Ah the joys of the day off. You’ve just worked 4 or 5 days in a row, you’ve just woken up hungover and now you have to sit around and wait for all your bum co-workers to wake up. Now you’re in town, you’ve grabbed breakfast and all you want to do is sit in the pool or hang by the river. But no, instead you’ve got to spend 2 hours of your day and 10$ sitting in a dirty laundromat with a bunch of dirty tree planters. Good job! This is a staple of tree planter life.

The Rain:

There is little to prepare you for the rain and even less to prepare for days and days of rain. The feeling of waking up in a tent with rain hitting your tarp, getting breakfast in the rain, working all day in the rain and then coming home to a damp tent…in the rain, is terrible. Sometimes it rains so much you run out of dry clothing and go to bed in cold damp clothes. This year with the laundry room and the diner, we are in no danger of that. We’ll get home soaked, jump in a warm shower and run into the diner.

Internet Access:

This speaks less to our current situation and more to the way technology has changed over 9 years. The library used to be the staple of tree planting day off. You would drive to town, eat breakfast, throw your laundry in and head straight to library to use the internet.
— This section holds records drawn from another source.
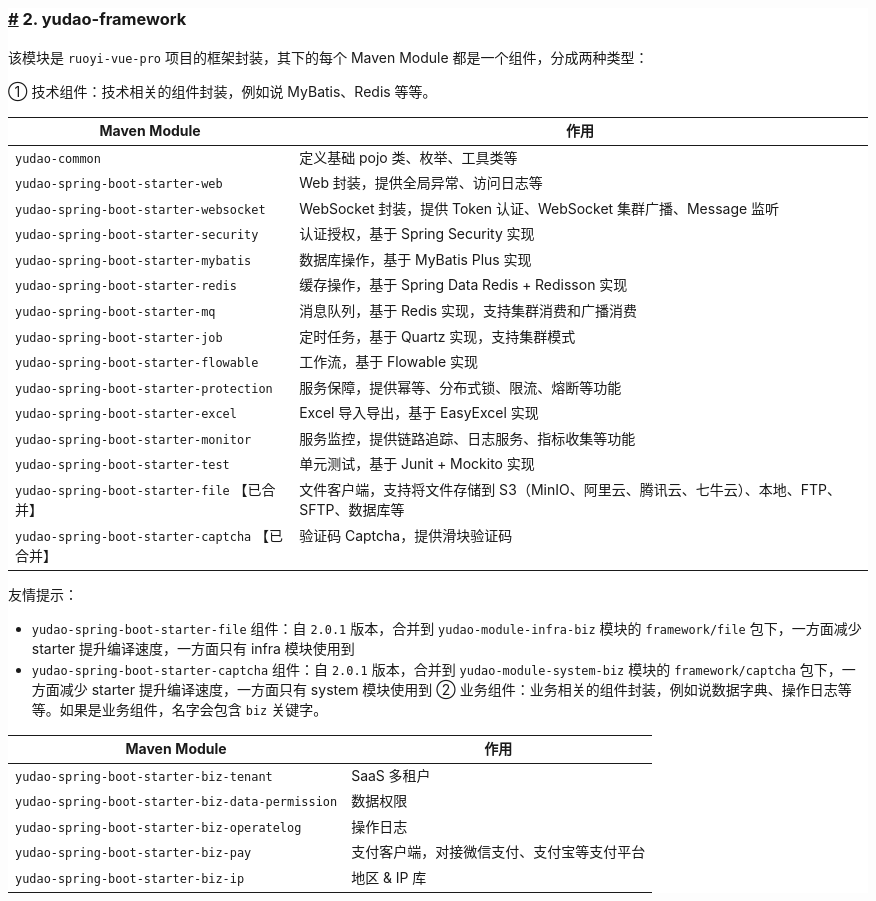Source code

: ### [#](#_2-yudao-framework) 2. yudao-framework

 该模块是 `ruoyi-vue-pro` 项目的框架封装，其下的每个 Maven Module 都是一个组件，分成两种类型：

 ① 技术组件：技术相关的组件封装，例如说 MyBatis、Redis 等等。



| Maven Module | 作用 |
| --- | --- |
| `yudao-common` | 定义基础 pojo 类、枚举、工具类等 |
| `yudao-spring-boot-starter-web` | Web 封装，提供全局异常、访问日志等 |
| `yudao-spring-boot-starter-websocket` | WebSocket 封装，提供 Token 认证、WebSocket 集群广播、Message 监听 |
| `yudao-spring-boot-starter-security` | 认证授权，基于 Spring Security 实现 |
| `yudao-spring-boot-starter-mybatis` | 数据库操作，基于 MyBatis Plus 实现 |
| `yudao-spring-boot-starter-redis` | 缓存操作，基于 Spring Data Redis + Redisson 实现 |
| `yudao-spring-boot-starter-mq` | 消息队列，基于 Redis 实现，支持集群消费和广播消费 |
| `yudao-spring-boot-starter-job` | 定时任务，基于 Quartz 实现，支持集群模式 |
| `yudao-spring-boot-starter-flowable` | 工作流，基于 Flowable 实现 |
| `yudao-spring-boot-starter-protection` | 服务保障，提供幂等、分布式锁、限流、熔断等功能 |
| `yudao-spring-boot-starter-excel` | Excel 导入导出，基于 EasyExcel 实现 |
| `yudao-spring-boot-starter-monitor` | 服务监控，提供链路追踪、日志服务、指标收集等功能 |
| `yudao-spring-boot-starter-test` | 单元测试，基于 Junit + Mockito 实现 |
| `yudao-spring-boot-starter-file` 【已合并】 | 文件客户端，支持将文件存储到 S3（MinIO、阿里云、腾讯云、七牛云）、本地、FTP、SFTP、数据库等 |
| `yudao-spring-boot-starter-captcha` 【已合并】 | 验证码 Captcha，提供滑块验证码 |

 友情提示：

 * `yudao-spring-boot-starter-file` 组件：自 `2.0.1` 版本，合并到 `yudao-module-infra-biz` 模块的 `framework/file` 包下，一方面减少 starter 提升编译速度，一方面只有 infra 模块使用到
* `yudao-spring-boot-starter-captcha` 组件：自 `2.0.1` 版本，合并到 `yudao-module-system-biz` 模块的 `framework/captcha` 包下，一方面减少 starter 提升编译速度，一方面只有 system 模块使用到
 ② 业务组件：业务相关的组件封装，例如说数据字典、操作日志等等。如果是业务组件，名字会包含 `biz` 关键字。



| Maven Module | 作用 |
| --- | --- |
| `yudao-spring-boot-starter-biz-tenant` | SaaS 多租户 |
| `yudao-spring-boot-starter-biz-data-permission` | 数据权限 |
| `yudao-spring-boot-starter-biz-operatelog` | 操作日志 |
| `yudao-spring-boot-starter-biz-pay` | 支付客户端，对接微信支付、支付宝等支付平台 |
| `yudao-spring-boot-starter-biz-ip` | 地区 & IP 库 |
Now everyone has a smart phone or a computer and the cafe has replaced the library. Our camp has perfect cell reception and our blocks have cell reception. A fellow planter even conducted business on his break the other day. Weird.

Setting up/Taking down:

Setting up a bush camp was such a pain that our old supervisor used to pay the camp 500$ to do it. And you’d have to move camps a few times a season. You would get to your campsite, sometimes a gravel pit in the middle of nowhere, and begin constructing the mess tent and dry tent. The mess tent alone was so big it would take 15-20 people to set up. Then you would dig 5 holes for toilets, dig a giant pit for the dishwater and shower water and lay all the hoses from the river or lake to the camp site.